Over at DiabetesMine #1 health blogger Amy Tenderich has very important post. She and several fellow travelers are appealing to the FDA to strike a balance between safety and progress in allowing new diabetes treatments.

The FDA of course has been beaten to a pulp these last few years because it’s played footsie with the drug industry and ignored several potentially damning studies, with the result that the number of drugs withdrawn from the market has been much higher than in previous years.(Vioxx, Phen-Fen, Baycol, et al).

I’ve always felt that the FDA’s role should not to be a black/white (dangerous/safe) stamp of approval, but instead it should be the honest broker of getting all the data out there. As Amy and her crew point out, some diabetics may be prepared to take a risk of higher long-term cardiac complications in return for a medium term gain from a new medication. Something similar is certainly true in terms of hormone replacement therapy.

Obviously it’s one thing to say that all the information should be
released and then doctors and patients should make an informed choice
on what they want to use. It’s another to actually get pharma companies
to release negative results and for that matter for the FDA to release
all its data. John Abramson’s Overdosed America
shows the very nasty world of that cooperation, including his need to
get a FOIA for the FDA to release information it had about Celebrex
among other drugs.

And on the flip side we know that big Pharma is quite prepared to
push drugs it knows have serious risks and just not disclose them. (Dodgeballl anyone?)

So the FDA has to live in a very imperfect world.

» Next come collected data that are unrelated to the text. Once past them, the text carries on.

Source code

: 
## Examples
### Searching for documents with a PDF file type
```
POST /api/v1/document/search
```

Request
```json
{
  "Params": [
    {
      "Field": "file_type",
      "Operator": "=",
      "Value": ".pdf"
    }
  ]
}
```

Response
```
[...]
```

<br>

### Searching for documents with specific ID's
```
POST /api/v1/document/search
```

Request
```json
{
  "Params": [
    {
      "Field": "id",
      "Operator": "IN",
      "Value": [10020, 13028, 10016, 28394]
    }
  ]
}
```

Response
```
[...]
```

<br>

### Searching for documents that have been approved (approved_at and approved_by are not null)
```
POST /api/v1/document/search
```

But with the rise of very informed patients, perhaps the new FDA
Commissioner can aim to create a transparent environment in which
everyone in the system (pharma, regulators, doctors and patients) gets
to release and consider all the information about a product and are
then expected to act like responsible grown-ups. It’s an ideal, I know,
but one that someone should stake out. We don’t want to repeat the last
10 years.

1 Response for “Should the FDA relax in the search for new cures?”

  1. Govindan says:

    More transparency would be of real help and FDA should take stringent measures in this direction.